Elle agit en écho à la mobilisation de la société, des chercheurs et des journalistes qui paient un lourd tribut à la recherche d’informations (Le Monde 3 mai 2024, « Environnement : plus de 70% des journalistes qui travaillent sur le sujet ont été menacés selon l’Unesco »).

Aller plus loin pour les juristes :

Compétence nationale de la cour d’appel de Paris en matière de vigilance.

Le Tribunal Judiciaire de Paris détient une compétence exclusive en cas de violation du devoir de vigilance.

En 2024, la Cour d’appel de Paris s’est dotée d’une chambre dédiée aux procès liés au devoir de vigilance et à la responsabilité écologique « pour être à la hauteur des nouveaux enjeux de prévention » (Le Monde du droit, 23 janvier 2024, discours du Premier Président de la Cour d'appel de Paris).
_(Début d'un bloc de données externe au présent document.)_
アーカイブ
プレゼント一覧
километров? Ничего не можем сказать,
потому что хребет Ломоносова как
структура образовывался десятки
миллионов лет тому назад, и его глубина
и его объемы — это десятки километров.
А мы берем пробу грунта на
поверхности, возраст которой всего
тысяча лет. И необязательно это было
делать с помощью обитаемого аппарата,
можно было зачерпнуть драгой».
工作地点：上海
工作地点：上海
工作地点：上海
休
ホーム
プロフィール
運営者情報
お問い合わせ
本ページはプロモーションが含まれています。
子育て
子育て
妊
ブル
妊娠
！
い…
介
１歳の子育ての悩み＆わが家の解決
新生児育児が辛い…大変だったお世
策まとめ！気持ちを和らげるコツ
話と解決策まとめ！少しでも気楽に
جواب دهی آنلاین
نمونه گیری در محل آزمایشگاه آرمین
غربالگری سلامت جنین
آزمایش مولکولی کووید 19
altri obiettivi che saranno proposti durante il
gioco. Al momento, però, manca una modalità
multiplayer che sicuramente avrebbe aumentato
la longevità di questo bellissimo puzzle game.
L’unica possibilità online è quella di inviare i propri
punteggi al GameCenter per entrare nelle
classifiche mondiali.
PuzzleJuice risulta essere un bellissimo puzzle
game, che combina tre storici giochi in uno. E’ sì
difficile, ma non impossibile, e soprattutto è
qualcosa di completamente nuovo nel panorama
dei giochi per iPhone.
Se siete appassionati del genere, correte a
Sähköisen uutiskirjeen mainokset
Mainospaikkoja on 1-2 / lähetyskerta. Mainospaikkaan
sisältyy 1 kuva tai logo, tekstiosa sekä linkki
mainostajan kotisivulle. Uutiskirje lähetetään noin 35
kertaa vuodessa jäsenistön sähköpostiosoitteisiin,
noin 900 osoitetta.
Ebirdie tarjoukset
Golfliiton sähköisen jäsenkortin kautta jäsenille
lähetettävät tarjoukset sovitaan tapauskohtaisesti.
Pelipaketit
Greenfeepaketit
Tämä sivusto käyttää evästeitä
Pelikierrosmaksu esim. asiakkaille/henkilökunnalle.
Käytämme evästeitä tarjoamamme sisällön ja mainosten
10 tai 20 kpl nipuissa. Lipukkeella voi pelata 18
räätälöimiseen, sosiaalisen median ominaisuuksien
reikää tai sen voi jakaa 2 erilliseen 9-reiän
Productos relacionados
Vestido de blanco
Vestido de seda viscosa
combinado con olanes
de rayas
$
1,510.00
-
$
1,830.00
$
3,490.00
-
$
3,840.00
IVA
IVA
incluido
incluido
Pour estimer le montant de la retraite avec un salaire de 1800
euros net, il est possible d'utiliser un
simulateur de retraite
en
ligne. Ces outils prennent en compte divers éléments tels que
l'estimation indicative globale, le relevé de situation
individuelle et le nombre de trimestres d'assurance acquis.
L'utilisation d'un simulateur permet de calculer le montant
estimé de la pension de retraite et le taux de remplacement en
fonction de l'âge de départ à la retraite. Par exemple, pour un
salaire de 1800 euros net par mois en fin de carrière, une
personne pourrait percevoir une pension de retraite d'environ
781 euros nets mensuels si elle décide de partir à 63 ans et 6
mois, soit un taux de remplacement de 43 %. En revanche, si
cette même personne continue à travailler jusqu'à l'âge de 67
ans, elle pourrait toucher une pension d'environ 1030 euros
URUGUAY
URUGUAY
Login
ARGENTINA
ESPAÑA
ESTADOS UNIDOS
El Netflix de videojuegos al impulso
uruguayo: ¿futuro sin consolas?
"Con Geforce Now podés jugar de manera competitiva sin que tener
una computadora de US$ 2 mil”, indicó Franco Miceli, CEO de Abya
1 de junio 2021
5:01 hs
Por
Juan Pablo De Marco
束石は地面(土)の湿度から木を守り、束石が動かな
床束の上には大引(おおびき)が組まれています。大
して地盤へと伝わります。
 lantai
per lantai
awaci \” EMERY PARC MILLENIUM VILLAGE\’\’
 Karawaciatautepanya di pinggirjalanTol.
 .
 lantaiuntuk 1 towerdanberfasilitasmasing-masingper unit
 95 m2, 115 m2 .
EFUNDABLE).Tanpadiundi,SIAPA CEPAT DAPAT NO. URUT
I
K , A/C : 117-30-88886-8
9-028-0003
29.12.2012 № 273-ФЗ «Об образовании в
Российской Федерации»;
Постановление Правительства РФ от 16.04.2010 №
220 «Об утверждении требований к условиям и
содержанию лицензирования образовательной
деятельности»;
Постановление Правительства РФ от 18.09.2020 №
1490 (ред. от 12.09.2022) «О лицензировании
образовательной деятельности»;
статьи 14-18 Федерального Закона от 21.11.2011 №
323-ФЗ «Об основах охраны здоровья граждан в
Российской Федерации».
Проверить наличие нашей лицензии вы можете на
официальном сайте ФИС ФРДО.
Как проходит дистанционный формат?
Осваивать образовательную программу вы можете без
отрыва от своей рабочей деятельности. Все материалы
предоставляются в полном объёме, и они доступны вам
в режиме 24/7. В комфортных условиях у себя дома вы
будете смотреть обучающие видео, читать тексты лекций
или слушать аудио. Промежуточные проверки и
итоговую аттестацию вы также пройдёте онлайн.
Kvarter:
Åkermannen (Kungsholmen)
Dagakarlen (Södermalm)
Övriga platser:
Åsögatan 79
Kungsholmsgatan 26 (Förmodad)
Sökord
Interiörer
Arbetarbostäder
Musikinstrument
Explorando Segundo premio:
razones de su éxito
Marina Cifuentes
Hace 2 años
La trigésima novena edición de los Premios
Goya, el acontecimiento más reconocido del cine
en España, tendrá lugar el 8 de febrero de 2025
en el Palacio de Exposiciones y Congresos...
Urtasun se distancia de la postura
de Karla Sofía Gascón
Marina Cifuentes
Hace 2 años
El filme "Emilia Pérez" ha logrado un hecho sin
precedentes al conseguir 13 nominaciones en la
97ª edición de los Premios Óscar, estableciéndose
Le non-respect des règles environnementales, une nouvelle forme possible de concurrence déloyale

En 2023, la Cour de cassation a jugé que s’affranchir des règles de lutte contre le blanchiment des capitaux peut être considéré comme un acte de concurrence déloyale car ces règles ont un coût et s’en affranchir, peut constituer un avantage indu (Cass. 27 septembre 2023, 21.21995).

En conséquence, on peut penser que le fait de s’affranchir des règles environnementales pourrait aussi être considéré comme un acte de concurrence déloyale.